▶ **What you have to do**:
Starting with the line that contains "Наносим премиа" and stopping after the line that contains "dal 29 luglio al 23 agosto", copy the entries below exactly. Include nothing else.

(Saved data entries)
╔══

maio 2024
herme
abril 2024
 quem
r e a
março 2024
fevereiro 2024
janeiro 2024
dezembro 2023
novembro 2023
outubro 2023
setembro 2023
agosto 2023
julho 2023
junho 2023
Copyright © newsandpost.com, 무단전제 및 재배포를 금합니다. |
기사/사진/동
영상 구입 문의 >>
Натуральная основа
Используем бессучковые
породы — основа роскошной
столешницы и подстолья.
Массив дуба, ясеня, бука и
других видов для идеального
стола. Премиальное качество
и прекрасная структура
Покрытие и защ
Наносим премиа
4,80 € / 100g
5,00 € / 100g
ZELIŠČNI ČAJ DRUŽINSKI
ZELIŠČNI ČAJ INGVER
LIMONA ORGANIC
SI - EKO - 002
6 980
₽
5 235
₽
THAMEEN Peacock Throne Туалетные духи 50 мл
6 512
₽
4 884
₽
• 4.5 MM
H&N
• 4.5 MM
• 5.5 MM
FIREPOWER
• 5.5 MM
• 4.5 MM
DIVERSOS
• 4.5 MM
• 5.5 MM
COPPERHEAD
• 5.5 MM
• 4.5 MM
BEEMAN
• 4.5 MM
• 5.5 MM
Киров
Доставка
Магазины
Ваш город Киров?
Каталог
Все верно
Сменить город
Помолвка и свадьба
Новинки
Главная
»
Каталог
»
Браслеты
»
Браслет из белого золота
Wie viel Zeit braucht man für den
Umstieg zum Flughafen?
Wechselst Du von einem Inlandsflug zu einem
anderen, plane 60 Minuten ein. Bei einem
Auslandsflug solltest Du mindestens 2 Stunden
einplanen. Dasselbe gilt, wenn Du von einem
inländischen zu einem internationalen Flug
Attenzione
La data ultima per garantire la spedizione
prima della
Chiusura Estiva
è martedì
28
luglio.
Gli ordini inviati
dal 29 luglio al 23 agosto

╚══
╔══

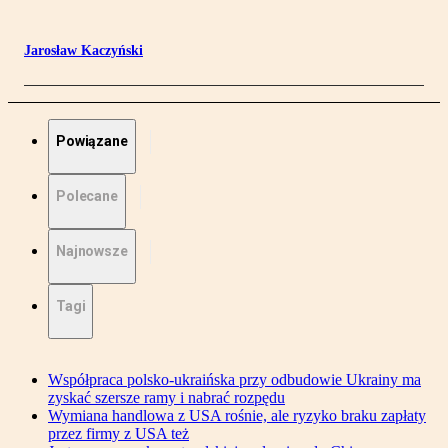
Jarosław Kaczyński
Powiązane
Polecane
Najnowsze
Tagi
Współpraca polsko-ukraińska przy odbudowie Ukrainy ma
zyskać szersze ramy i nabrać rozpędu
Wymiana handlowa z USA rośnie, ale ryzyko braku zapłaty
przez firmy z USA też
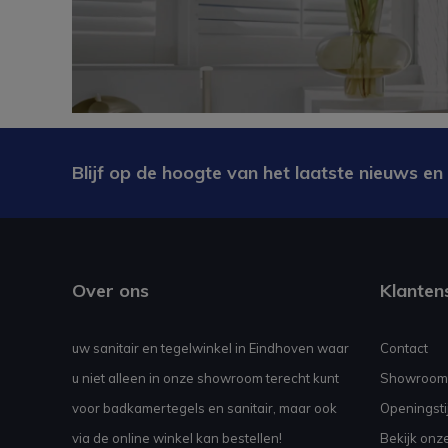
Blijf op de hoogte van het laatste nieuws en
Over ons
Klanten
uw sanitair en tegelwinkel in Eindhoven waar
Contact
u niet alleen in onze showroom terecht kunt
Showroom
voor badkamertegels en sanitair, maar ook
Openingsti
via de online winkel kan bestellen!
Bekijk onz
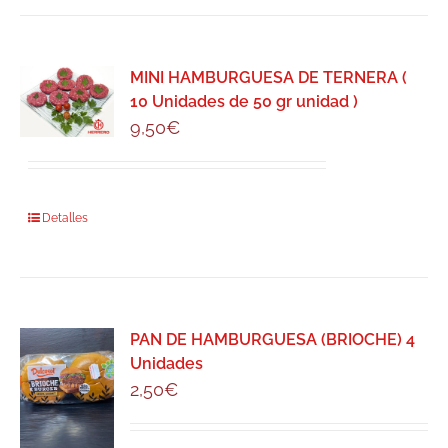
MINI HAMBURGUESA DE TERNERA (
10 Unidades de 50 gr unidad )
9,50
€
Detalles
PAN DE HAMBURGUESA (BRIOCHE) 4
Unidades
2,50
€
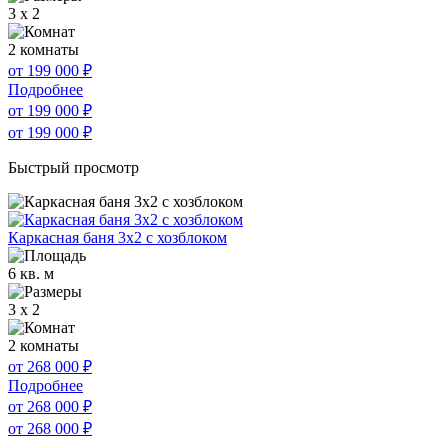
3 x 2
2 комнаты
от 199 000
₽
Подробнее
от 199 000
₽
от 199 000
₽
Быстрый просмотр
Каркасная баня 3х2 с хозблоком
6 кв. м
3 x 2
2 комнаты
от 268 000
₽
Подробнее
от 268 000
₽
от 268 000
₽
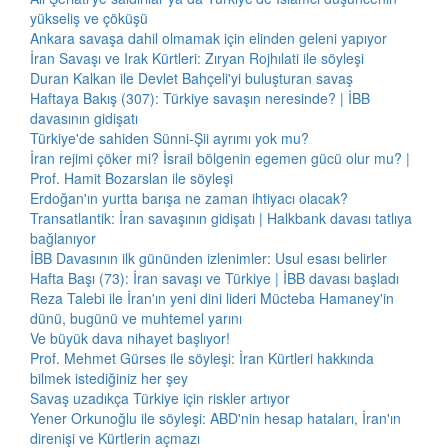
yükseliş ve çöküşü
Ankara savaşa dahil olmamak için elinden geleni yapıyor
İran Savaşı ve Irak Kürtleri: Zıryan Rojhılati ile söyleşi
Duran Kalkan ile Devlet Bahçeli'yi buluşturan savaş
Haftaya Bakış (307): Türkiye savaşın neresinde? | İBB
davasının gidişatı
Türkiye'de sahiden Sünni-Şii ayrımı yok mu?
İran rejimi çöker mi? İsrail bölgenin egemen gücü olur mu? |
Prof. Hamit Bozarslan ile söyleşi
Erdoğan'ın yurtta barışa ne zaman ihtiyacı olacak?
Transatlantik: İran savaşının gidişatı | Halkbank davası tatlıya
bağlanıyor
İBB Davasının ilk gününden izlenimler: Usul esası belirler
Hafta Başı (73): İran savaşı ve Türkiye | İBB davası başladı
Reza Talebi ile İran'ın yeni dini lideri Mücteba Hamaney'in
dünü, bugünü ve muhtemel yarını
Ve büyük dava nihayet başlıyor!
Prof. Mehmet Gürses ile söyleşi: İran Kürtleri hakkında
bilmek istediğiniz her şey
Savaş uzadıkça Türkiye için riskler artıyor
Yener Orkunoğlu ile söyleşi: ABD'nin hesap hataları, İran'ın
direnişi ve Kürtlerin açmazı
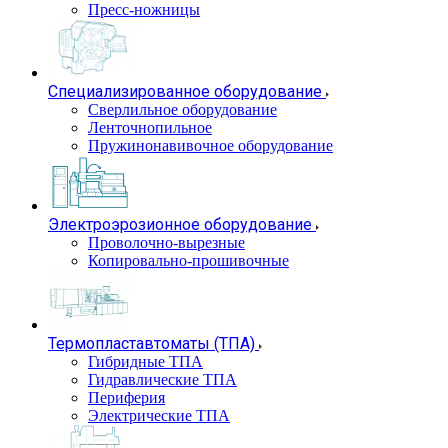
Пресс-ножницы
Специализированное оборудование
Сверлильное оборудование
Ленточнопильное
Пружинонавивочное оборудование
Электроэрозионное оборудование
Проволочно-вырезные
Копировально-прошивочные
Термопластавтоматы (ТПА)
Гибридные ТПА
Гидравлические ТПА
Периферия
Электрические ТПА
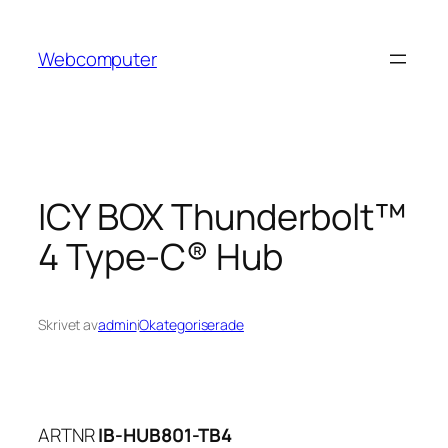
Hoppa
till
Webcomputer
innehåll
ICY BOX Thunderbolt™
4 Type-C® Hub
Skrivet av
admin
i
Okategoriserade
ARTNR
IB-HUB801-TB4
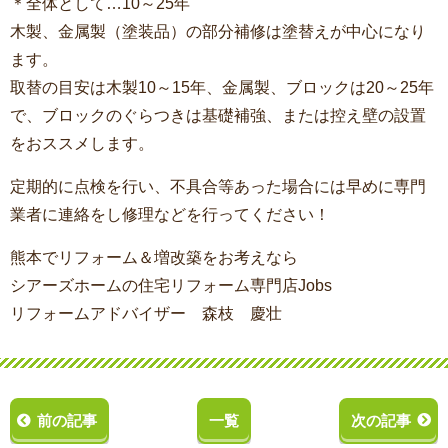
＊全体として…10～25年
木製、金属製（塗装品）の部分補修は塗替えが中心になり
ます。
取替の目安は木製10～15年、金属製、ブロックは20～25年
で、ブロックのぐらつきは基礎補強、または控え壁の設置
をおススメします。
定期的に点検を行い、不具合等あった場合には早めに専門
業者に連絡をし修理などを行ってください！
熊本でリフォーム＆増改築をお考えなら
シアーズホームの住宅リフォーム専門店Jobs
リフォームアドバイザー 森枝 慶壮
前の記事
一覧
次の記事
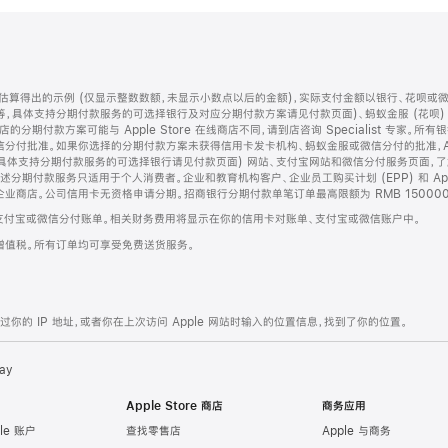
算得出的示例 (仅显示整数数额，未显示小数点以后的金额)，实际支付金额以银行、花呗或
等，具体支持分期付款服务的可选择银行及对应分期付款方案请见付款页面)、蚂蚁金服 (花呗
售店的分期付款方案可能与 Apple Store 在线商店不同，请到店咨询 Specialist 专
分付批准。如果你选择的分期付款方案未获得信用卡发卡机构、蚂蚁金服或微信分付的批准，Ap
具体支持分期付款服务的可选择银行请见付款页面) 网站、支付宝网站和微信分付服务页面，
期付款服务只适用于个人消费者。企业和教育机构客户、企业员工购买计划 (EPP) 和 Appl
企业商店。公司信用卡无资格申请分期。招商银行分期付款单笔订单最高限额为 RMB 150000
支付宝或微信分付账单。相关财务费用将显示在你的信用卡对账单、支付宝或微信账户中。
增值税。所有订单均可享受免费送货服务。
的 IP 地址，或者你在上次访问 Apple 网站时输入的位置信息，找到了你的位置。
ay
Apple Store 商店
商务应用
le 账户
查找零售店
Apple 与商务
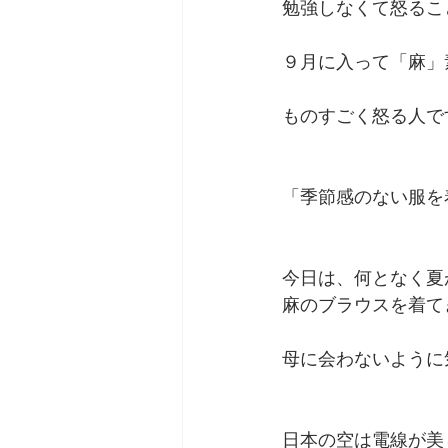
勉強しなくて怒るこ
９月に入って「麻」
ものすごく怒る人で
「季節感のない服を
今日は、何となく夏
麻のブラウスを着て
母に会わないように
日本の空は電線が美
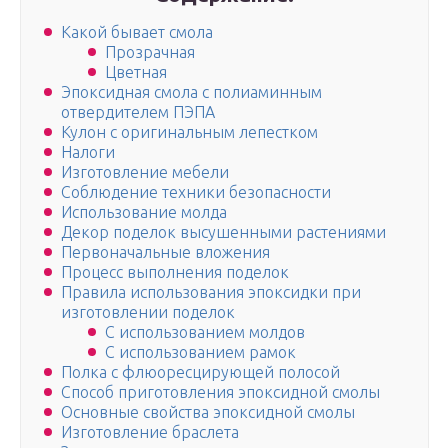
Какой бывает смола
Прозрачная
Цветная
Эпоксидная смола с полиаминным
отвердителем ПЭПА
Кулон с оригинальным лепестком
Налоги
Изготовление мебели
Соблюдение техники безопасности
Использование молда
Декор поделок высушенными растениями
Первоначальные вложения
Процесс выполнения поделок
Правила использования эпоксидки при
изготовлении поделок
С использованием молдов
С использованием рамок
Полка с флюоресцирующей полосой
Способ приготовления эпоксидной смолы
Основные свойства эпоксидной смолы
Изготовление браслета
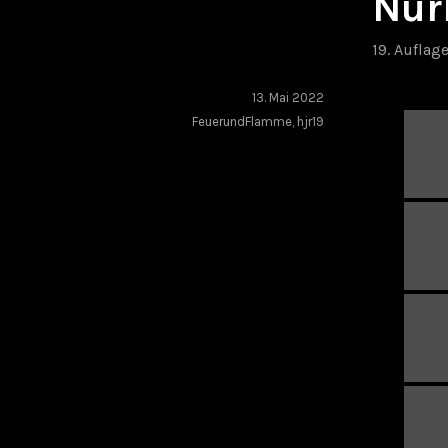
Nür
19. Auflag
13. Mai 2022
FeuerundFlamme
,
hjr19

╚══

▶ **Reply to the exercise**:
Наносим премиа
4,80 € / 100g
5,00 € / 100g
ZELIŠČNI ČAJ DRUŽINSKI
ZELIŠČNI ČAJ INGVER
LIMONA ORGANIC
SI - EKO - 002
6 980
₽
5 235
₽
THAMEEN Peacock Throne Туалетные духи 50 мл
6 512
₽
4 884
₽
• 4.5 MM
H&N
• 4.5 MM
• 5.5 MM
FIREPOWER
• 5.5 MM
• 4.5 MM
DIVERSOS
• 4.5 MM
• 5.5 MM
COPPERHEAD
• 5.5 MM
• 4.5 MM
BEEMAN
• 4.5 MM
• 5.5 MM
Киров
Доставка
Магазины
Ваш город Киров?
Каталог
Все верно
Сменить город
Помолвка и свадьба
Новинки
Главная
»
Каталог
»
Браслеты
»
Браслет из белого золота
Wie viel Zeit braucht man für den
Umstieg zum Flughafen?
Wechselst Du von einem Inlandsflug zu einem
anderen, plane 60 Minuten ein. Bei einem
Auslandsflug solltest Du mindestens 2 Stunden
einplanen. Dasselbe gilt, wenn Du von einem
inländischen zu einem internationalen Flug
Attenzione
La data ultima per garantire la spedizione
prima della
Chiusura Estiva
è martedì
28
luglio.
Gli ordini inviati
dal 29 luglio al 23 agosto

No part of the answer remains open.